* start *

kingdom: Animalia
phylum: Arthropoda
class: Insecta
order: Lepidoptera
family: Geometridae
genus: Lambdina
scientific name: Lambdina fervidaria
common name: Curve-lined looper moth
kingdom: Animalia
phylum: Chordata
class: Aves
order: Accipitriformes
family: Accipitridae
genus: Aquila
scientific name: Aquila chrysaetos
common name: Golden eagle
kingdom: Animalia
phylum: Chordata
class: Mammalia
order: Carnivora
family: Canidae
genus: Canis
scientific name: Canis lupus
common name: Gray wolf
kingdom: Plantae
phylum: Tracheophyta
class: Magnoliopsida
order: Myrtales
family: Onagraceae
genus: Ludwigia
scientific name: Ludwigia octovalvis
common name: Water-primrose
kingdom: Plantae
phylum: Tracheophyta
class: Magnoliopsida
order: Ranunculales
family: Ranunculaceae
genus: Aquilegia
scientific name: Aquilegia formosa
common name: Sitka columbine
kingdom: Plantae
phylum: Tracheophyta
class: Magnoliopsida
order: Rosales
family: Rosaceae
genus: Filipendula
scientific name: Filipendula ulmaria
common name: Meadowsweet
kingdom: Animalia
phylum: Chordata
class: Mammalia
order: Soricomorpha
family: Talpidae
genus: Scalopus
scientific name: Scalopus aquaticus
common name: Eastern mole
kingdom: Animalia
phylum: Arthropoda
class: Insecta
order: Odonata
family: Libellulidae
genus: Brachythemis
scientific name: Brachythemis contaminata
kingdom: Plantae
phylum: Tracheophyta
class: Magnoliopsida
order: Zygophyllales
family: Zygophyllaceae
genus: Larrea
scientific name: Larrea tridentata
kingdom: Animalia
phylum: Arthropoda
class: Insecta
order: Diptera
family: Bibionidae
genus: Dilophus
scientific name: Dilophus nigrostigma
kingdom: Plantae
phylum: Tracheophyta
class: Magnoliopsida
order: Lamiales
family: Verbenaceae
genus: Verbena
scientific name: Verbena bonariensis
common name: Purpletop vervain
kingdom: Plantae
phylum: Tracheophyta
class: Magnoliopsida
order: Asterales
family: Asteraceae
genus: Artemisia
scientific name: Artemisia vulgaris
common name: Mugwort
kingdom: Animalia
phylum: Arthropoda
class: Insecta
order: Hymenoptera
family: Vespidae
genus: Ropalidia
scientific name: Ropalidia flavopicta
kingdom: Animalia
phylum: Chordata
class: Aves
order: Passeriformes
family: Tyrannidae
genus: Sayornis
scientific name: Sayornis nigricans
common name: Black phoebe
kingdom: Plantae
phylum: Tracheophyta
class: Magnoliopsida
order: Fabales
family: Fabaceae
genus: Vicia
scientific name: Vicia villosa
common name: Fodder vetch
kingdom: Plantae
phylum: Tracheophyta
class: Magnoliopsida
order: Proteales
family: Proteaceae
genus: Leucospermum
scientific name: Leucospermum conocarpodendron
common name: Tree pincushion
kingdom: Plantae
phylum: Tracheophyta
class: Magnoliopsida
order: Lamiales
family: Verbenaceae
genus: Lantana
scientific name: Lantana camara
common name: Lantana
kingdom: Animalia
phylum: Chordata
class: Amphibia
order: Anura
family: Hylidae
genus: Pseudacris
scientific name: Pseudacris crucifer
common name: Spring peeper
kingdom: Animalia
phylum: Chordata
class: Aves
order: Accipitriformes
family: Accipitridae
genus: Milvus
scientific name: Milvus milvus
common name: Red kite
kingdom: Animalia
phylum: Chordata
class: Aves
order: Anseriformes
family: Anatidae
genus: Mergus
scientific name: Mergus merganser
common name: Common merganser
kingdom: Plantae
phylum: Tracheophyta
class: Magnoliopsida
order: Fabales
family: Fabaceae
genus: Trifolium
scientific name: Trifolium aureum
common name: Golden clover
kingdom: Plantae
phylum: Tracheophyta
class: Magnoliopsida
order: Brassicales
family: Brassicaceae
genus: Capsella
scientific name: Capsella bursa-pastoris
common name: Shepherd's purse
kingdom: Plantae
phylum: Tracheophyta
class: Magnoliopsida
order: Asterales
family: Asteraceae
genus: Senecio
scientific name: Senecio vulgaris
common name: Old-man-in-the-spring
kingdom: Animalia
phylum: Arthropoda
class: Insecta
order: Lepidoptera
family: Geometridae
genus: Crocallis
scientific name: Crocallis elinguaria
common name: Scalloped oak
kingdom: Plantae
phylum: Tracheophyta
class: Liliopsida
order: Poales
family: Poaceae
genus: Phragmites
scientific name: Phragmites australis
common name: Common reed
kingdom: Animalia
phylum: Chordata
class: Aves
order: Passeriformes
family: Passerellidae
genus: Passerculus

* end *

▶ Exercise prompt
Can you write out all the records again, swapping "scientific name" for "binomial name" wherever it occurs and leaving everything else unchanged?

▶ Full response
kingdom: Animalia
phylum: Arthropoda
class: Insecta
order: Lepidoptera
family: Geometridae
genus: Lambdina
binomial name: Lambdina fervidaria
common name: Curve-lined looper moth
kingdom: Animalia
phylum: Chordata
class: Aves
order: Accipitriformes
family: Accipitridae
genus: Aquila
binomial name: Aquila chrysaetos
common name: Golden eagle
kingdom: Animalia
phylum: Chordata
class: Mammalia
order: Carnivora
family: Canidae
genus: Canis
binomial name: Canis lupus
common name: Gray wolf
kingdom: Plantae
phylum: Tracheophyta
class: Magnoliopsida
order: Myrtales
family: Onagraceae
genus: Ludwigia
binomial name: Ludwigia octovalvis
common name: Water-primrose
kingdom: Plantae
phylum: Tracheophyta
class: Magnoliopsida
order: Ranunculales
family: Ranunculaceae
genus: Aquilegia
binomial name: Aquilegia formosa
common name: Sitka columbine
kingdom: Plantae
phylum: Tracheophyta
class: Magnoliopsida
order: Rosales
family: Rosaceae
genus: Filipendula
binomial name: Filipendula ulmaria
common name: Meadowsweet
kingdom: Animalia
phylum: Chordata
class: Mammalia
order: Soricomorpha
family: Talpidae
genus: Scalopus
binomial name: Scalopus aquaticus
common name: Eastern mole
kingdom: Animalia
phylum: Arthropoda
class: Insecta
order: Odonata
family: Libellulidae
genus: Brachythemis
binomial name: Brachythemis contaminata
kingdom: Plantae
phylum: Tracheophyta
class: Magnoliopsida
order: Zygophyllales
family: Zygophyllaceae
genus: Larrea
binomial name: Larrea tridentata
kingdom: Animalia
phylum: Arthropoda
class: Insecta
order: Diptera
family: Bibionidae
genus: Dilophus
binomial name: Dilophus nigrostigma
kingdom: Plantae
phylum: Tracheophyta
class: Magnoliopsida
order: Lamiales
family: Verbenaceae
genus: Verbena
binomial name: Verbena bonariensis
common name: Purpletop vervain
kingdom: Plantae
phylum: Tracheophyta
class: Magnoliopsida
order: Asterales
family: Asteraceae
genus: Artemisia
binomial name: Artemisia vulgaris
common name: Mugwort
kingdom: Animalia
phylum: Arthropoda
class: Insecta
order: Hymenoptera
family: Vespidae
genus: Ropalidia
binomial name: Ropalidia flavopicta
kingdom: Animalia
phylum: Chordata
class: Aves
order: Passeriformes
family: Tyrannidae
genus: Sayornis
binomial name: Sayornis nigricans
common name: Black phoebe
kingdom: Plantae
phylum: Tracheophyta
class: Magnoliopsida
order: Fabales
family: Fabaceae
genus: Vicia
binomial name: Vicia villosa
common name: Fodder vetch
kingdom: Plantae
phylum: Tracheophyta
class: Magnoliopsida
order: Proteales
family: Proteaceae
genus: Leucospermum
binomial name: Leucospermum conocarpodendron
common name: Tree pincushion
kingdom: Plantae
phylum: Tracheophyta
class: Magnoliopsida
order: Lamiales
family: Verbenaceae
genus: Lantana
binomial name: Lantana camara
common name: Lantana
kingdom: Animalia
phylum: Chordata
class: Amphibia
order: Anura
family: Hylidae
genus: Pseudacris
binomial name: Pseudacris crucifer
common name: Spring peeper
kingdom: Animalia
phylum: Chordata
class: Aves
order: Accipitriformes
family: Accipitridae
genus: Milvus
binomial name: Milvus milvus
common name: Red kite
kingdom: Animalia
phylum: Chordata
class: Aves
order: Anseriformes
family: Anatidae
genus: Mergus
binomial name: Mergus merganser
common name: Common merganser
kingdom: Plantae
phylum: Tracheophyta
class: Magnoliopsida
order: Fabales
family: Fabaceae
genus: Trifolium
binomial name: Trifolium aureum
common name: Golden clover
kingdom: Plantae
phylum: Tracheophyta
class: Magnoliopsida
order: Brassicales
family: Brassicaceae
genus: Capsella
binomial name: Capsella bursa-pastoris
common name: Shepherd's purse
kingdom: Plantae
phylum: Tracheophyta
class: Magnoliopsida
order: Asterales
family: Asteraceae
genus: Senecio
binomial name: Senecio vulgaris
common name: Old-man-in-the-spring
kingdom: Animalia
phylum: Arthropoda
class: Insecta
order: Lepidoptera
family: Geometridae
genus: Crocallis
binomial name: Crocallis elinguaria
common name: Scalloped oak
kingdom: Plantae
phylum: Tracheophyta
class: Liliopsida
order: Poales
family: Poaceae
genus: Phragmites
binomial name: Phragmites australis
common name: Common reed
kingdom: Animalia
phylum: Chordata
class: Aves
order: Passeriformes
family: Passerellidae
genus: Passerculus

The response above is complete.